WORK TO COMPLETE :: Exactly how many lines of the data below include the string "Grasping"? State the number and nothing more.

RECORDS FOR THIS EXERCISE ::
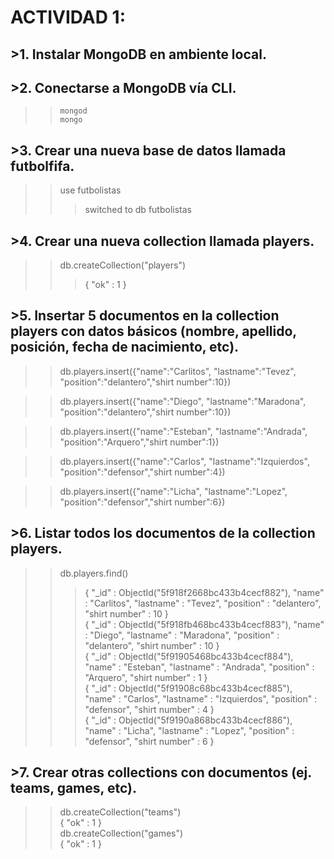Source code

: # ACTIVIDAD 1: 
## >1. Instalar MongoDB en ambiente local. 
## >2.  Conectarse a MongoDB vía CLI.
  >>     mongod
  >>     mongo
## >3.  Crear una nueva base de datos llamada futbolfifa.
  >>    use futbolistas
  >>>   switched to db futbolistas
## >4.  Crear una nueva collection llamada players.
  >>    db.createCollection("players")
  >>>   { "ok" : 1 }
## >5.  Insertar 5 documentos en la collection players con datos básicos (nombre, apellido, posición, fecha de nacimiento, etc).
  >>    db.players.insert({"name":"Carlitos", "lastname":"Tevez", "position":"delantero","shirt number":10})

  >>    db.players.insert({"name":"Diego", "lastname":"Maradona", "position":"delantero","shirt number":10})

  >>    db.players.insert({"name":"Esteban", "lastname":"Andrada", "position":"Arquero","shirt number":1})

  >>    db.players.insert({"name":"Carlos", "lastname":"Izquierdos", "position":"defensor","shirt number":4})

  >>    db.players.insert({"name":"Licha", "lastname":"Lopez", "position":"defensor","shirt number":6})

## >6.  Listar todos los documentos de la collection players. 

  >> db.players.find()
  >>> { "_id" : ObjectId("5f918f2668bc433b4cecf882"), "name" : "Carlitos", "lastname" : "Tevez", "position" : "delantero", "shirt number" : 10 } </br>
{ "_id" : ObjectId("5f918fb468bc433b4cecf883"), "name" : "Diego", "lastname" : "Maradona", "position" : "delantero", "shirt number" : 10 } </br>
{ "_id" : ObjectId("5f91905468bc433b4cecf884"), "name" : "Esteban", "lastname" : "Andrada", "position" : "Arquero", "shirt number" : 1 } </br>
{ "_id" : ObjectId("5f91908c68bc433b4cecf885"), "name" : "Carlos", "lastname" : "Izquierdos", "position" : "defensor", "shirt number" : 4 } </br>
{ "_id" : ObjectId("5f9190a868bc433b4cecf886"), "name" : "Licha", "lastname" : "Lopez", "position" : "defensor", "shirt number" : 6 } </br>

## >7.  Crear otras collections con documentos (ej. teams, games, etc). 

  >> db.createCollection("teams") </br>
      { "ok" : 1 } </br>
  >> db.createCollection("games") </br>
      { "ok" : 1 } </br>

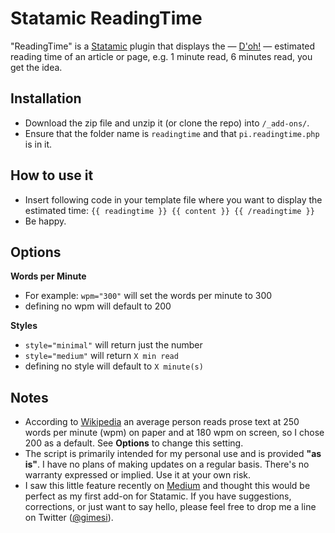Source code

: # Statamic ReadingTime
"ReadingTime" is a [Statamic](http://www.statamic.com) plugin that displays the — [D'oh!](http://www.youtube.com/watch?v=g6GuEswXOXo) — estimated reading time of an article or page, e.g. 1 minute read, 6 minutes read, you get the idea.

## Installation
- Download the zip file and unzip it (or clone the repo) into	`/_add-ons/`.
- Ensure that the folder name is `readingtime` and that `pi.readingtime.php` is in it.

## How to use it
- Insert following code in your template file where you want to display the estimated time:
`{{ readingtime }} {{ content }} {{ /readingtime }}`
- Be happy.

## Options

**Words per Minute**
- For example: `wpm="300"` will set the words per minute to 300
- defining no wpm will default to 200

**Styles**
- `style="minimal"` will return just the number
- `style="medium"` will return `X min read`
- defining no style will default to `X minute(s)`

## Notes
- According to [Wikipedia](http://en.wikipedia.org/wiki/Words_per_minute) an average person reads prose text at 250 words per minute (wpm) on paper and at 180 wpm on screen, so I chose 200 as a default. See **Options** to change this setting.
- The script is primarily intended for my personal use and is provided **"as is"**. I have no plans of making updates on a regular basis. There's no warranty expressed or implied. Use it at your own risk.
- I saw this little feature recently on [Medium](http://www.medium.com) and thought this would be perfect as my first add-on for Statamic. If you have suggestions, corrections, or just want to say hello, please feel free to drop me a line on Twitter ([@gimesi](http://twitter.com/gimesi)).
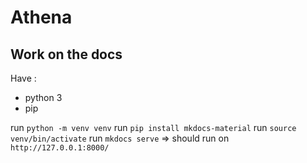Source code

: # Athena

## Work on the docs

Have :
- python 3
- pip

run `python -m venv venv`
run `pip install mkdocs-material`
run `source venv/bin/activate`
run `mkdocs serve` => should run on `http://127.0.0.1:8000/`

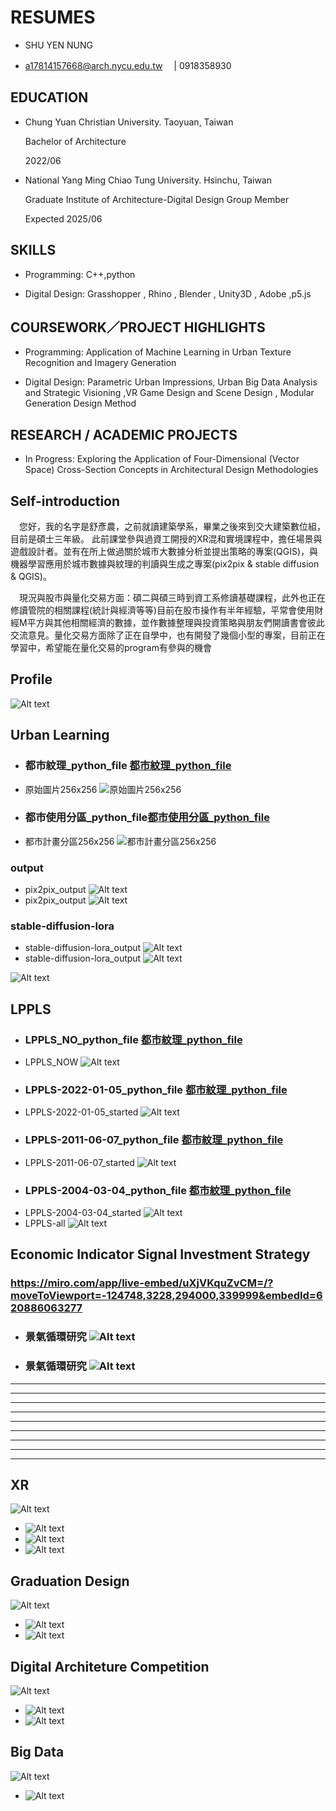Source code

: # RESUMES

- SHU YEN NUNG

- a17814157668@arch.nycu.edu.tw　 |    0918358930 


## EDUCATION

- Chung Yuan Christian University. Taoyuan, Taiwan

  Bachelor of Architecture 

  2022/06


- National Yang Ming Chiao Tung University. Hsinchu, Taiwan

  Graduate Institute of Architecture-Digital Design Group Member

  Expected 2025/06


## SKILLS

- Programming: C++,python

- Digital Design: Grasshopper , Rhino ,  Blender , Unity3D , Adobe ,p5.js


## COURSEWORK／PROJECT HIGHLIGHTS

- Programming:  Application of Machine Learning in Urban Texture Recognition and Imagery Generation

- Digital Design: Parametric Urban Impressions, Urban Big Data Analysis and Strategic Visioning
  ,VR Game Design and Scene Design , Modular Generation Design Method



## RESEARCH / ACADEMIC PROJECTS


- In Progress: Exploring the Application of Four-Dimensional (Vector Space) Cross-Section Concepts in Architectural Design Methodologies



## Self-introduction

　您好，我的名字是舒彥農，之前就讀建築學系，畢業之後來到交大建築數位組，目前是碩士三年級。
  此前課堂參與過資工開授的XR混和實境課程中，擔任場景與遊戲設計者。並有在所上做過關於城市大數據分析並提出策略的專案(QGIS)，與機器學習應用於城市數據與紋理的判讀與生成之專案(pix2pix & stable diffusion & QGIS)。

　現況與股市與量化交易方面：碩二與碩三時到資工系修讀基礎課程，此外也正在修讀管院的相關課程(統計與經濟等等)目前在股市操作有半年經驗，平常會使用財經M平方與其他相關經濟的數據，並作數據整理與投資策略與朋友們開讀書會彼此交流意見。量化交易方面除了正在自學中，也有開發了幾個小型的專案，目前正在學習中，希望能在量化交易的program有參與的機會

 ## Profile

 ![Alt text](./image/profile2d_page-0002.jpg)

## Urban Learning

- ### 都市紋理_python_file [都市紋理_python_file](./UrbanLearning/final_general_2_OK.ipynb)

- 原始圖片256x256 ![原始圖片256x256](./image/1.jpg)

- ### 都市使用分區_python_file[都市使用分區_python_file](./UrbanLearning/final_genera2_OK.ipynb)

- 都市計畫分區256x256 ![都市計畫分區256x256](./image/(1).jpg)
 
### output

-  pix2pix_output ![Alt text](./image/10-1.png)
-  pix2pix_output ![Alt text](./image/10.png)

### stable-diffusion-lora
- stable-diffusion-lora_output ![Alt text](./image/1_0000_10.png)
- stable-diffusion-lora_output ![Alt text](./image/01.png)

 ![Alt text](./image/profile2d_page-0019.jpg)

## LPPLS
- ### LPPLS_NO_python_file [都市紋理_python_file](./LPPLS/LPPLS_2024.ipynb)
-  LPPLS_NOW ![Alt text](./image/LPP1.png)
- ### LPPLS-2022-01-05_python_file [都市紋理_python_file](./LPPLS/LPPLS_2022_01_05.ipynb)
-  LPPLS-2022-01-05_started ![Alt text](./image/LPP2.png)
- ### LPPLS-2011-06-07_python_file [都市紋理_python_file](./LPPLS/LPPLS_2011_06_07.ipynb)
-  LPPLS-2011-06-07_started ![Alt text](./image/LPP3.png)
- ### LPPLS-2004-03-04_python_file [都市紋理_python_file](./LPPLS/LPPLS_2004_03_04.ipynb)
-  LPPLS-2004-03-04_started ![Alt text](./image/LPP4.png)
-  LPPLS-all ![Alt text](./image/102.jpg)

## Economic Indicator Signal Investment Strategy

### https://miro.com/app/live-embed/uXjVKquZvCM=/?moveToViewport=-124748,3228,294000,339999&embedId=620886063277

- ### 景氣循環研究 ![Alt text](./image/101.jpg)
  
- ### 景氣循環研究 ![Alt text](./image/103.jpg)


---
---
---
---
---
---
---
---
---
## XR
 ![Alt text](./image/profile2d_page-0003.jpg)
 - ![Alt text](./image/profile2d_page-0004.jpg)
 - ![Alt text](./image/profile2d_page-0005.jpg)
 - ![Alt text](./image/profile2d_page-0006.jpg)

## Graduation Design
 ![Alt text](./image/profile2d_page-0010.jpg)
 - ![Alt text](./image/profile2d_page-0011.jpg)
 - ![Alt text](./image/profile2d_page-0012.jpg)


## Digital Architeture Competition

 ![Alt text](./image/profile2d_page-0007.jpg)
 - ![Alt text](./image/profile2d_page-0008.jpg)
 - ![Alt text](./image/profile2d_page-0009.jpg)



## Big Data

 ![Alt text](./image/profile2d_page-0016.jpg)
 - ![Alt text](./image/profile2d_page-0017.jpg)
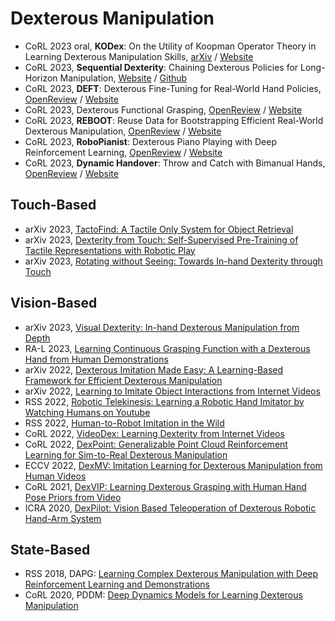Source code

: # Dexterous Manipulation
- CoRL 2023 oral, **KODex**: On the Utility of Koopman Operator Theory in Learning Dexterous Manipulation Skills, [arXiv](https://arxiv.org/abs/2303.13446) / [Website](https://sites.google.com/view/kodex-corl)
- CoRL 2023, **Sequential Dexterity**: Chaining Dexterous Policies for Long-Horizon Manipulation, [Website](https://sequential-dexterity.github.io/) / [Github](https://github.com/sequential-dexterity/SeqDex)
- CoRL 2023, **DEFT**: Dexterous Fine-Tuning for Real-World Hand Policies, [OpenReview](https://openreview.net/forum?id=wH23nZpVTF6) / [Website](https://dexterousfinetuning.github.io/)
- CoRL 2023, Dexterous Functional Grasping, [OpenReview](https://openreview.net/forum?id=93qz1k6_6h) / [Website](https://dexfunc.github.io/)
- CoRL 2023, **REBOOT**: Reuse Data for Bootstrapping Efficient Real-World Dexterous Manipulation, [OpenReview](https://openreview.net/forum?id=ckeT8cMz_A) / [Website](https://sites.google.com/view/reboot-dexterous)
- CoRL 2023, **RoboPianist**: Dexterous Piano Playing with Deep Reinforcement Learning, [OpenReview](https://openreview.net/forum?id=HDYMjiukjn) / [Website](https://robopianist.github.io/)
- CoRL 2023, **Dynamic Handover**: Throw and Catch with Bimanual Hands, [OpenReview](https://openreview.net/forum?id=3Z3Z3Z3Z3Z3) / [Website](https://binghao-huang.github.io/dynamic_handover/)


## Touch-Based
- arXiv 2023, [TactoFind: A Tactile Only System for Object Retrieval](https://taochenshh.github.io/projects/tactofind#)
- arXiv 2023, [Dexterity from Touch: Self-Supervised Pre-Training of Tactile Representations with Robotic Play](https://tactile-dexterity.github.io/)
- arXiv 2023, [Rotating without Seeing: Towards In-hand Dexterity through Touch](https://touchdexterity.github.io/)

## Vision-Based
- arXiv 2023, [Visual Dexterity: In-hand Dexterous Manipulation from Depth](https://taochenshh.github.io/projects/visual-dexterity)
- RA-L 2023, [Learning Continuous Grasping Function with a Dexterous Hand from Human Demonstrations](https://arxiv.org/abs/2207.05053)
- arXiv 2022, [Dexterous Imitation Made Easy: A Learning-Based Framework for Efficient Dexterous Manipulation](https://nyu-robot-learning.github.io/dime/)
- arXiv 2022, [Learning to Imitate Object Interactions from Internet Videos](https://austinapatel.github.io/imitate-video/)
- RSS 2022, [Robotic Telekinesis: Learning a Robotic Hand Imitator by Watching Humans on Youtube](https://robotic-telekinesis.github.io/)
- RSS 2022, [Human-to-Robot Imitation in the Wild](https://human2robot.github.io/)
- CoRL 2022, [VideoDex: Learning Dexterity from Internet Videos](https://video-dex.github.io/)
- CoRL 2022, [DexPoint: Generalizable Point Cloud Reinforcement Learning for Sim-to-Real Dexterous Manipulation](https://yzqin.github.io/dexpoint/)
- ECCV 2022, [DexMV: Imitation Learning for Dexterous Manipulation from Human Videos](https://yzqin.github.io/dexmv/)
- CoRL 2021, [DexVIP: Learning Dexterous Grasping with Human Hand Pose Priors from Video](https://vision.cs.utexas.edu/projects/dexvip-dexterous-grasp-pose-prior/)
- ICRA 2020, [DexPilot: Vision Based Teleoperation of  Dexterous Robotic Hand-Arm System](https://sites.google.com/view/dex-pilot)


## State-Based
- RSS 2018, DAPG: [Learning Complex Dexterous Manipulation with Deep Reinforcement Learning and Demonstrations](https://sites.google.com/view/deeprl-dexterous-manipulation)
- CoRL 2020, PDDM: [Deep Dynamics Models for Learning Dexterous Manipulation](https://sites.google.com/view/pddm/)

EXERCISE RESPONSE :: 3